Track Aduowan is a 2010 Chinese historical comedy film and sequel to Hands Up!. It was directed and written by Feng Xiaoning, and produced by Han Sanping. The film stars Pan Changjiang, Guo Da, and Liu Wei. It based on the Second Sino-Japanese War.
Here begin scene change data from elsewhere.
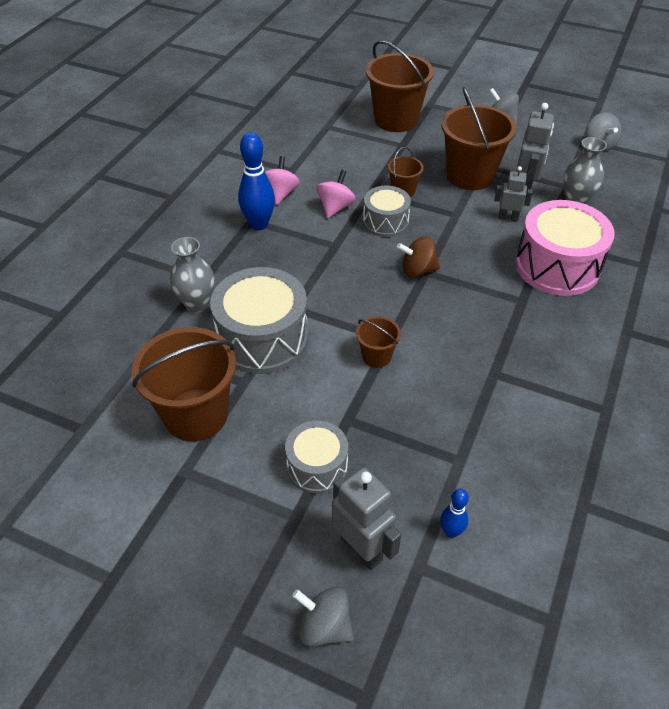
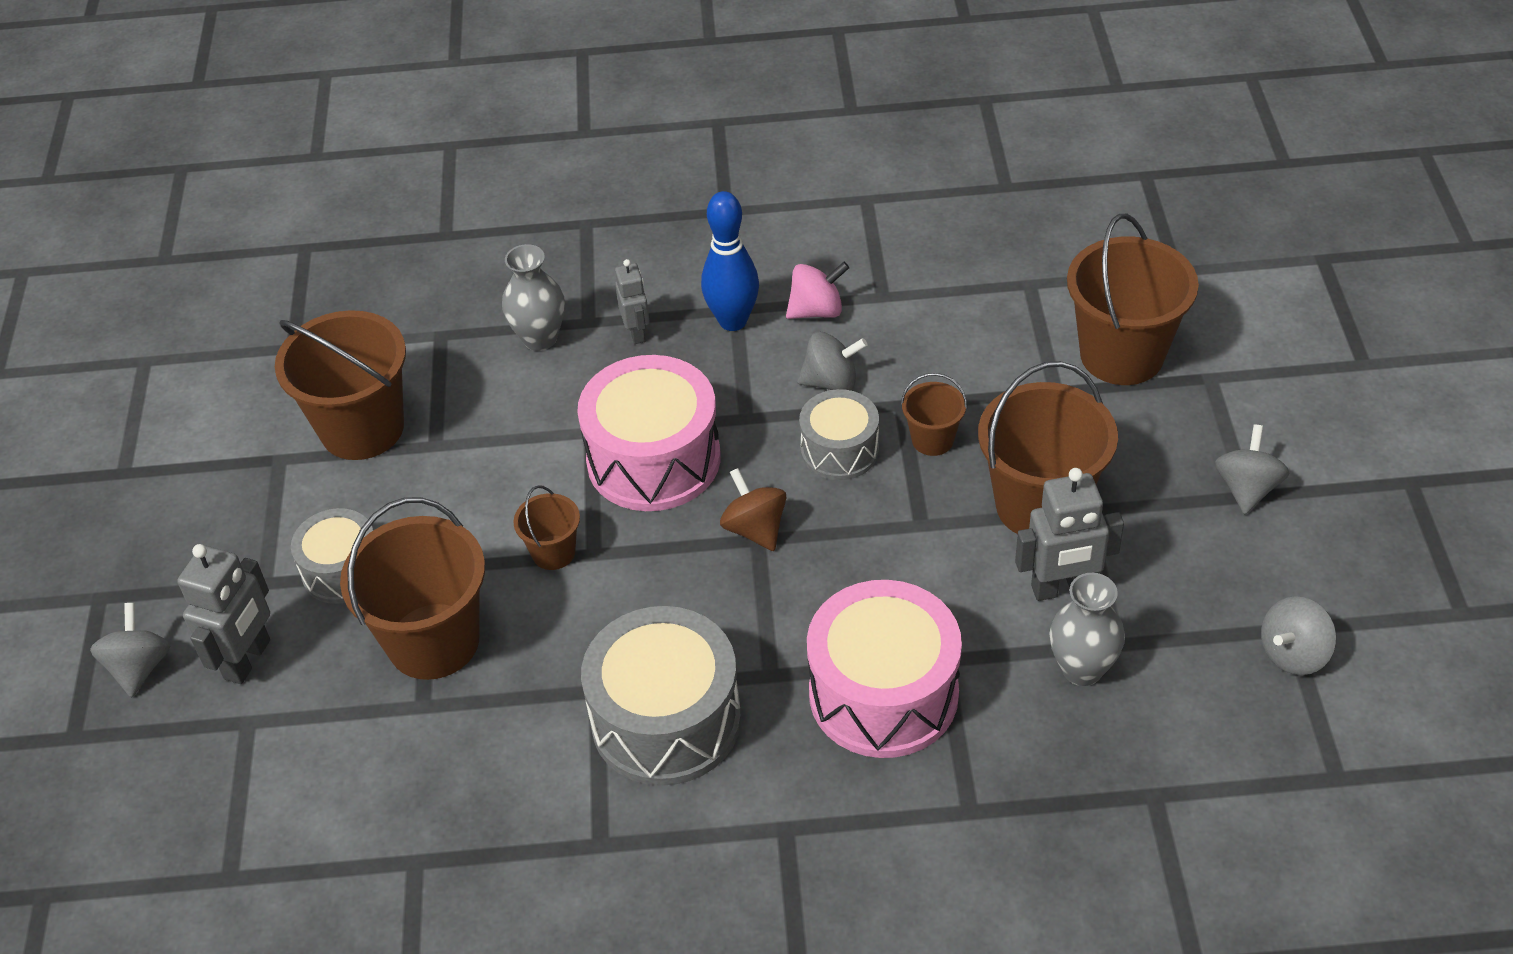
camera: 65 degrees right, 0 degrees up
grey drum [210,267,308,374] -> grey drum moved to [581,606,741,786]
pink spinning top [317,170,356,218] -> grey spinning top [797,332,868,391]
blue bowling pin [440,489,469,538] -> none
grey robot [494,166,533,221] -> grey robot moved to [615,259,650,344]
none -> brown bucket [340,497,485,680]
none -> pink drum [577,355,720,511]

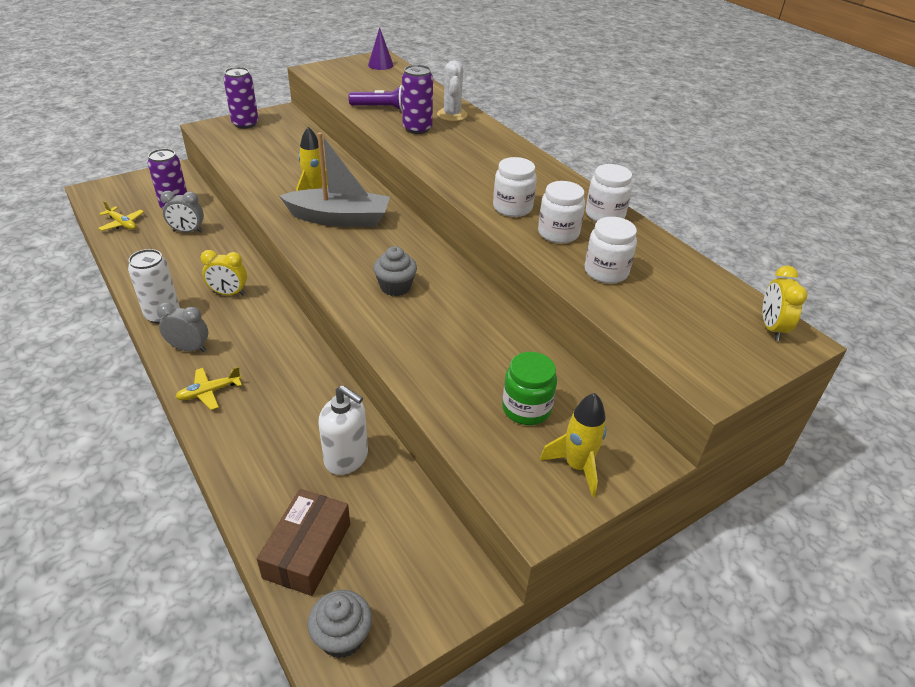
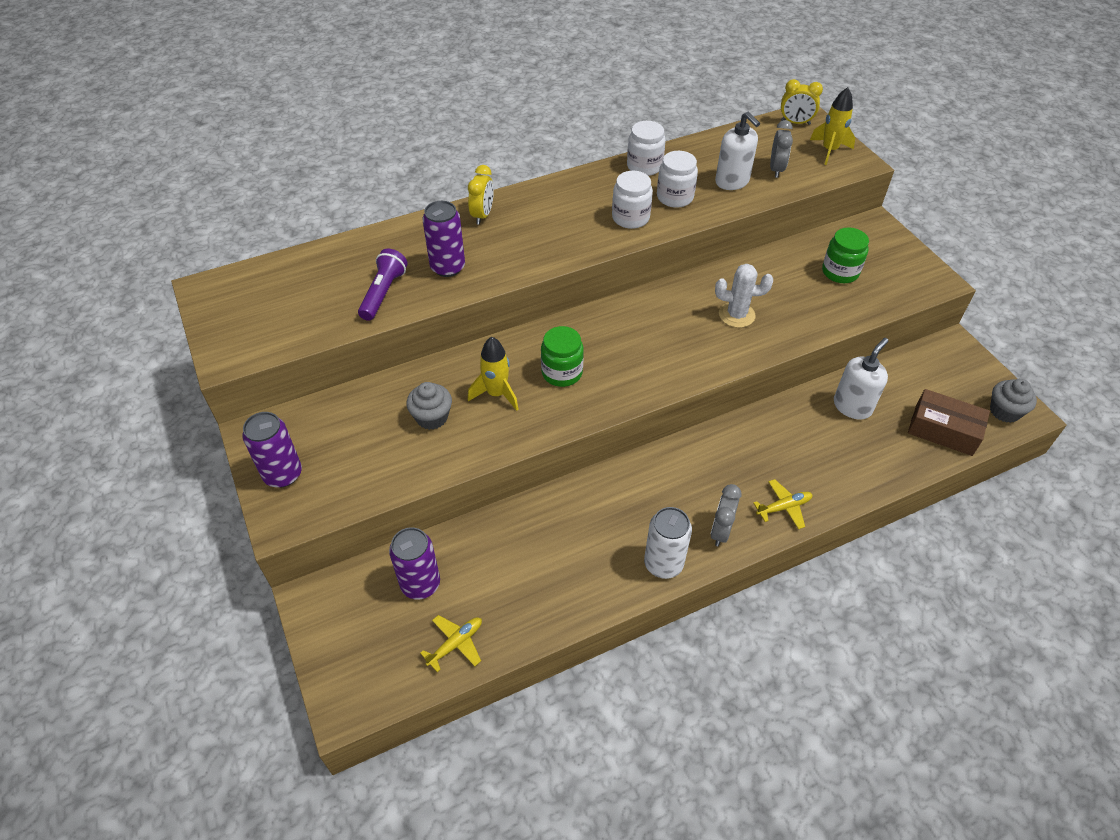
camera: 80 degrees left, 10 degrees up
grey clock [160,191,204,233] -> grey clock moved to [770,120,793,178]
yellow plane [175,367,242,410] -> yellow plane turned 90 degrees counterclockwise [753,479,813,529]
yellow clock [200,250,247,295] -> yellow clock moved to [468,165,494,225]
grey boat [280,132,390,227] -> green jar [541,326,584,387]
purple cone [368,27,394,70] -> none
grey cupcake [373,246,417,296] -> grey cupcake moved to [406,382,452,430]
white cactus [437,61,468,121] -> white cactus moved to [715,264,773,328]
yellow rocket [540,393,607,497] -> yellow rocket moved to [810,87,855,165]
white jar [585,217,637,284] -> white soap dispenser [715,112,760,190]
It was released in China on September 9, 2010 to commemorate the 65th anniversary of the victory of the Second Sino-Japanese War.

==Cast==
- Pan Changjiang as the Imperial Japanese Army officer.
- Guo Da as the cook Guo, an underground Communist in Aduowan.
- Liu Wei as "Me"/ Mother/ Grandmother, the narrator of the film.

===Other===
- Feng Weiduo as the granddaughter of cook Guo.
- Dai Feifei as Miss Zhao, a Chinese espionage.
- Hu Xiaoguang as the tycoon.
- Yin Guohua as the interpreter of Imperial Japanese Army.
- Bao De as the captain of Eighth Route Army.
- Zhang Xiaoning as an Imperial Japanese Army soldier.
- Stephen as the captain of the United States Navy submarine.

==Release==
It was shown at the 2010 Beijing Film Festival.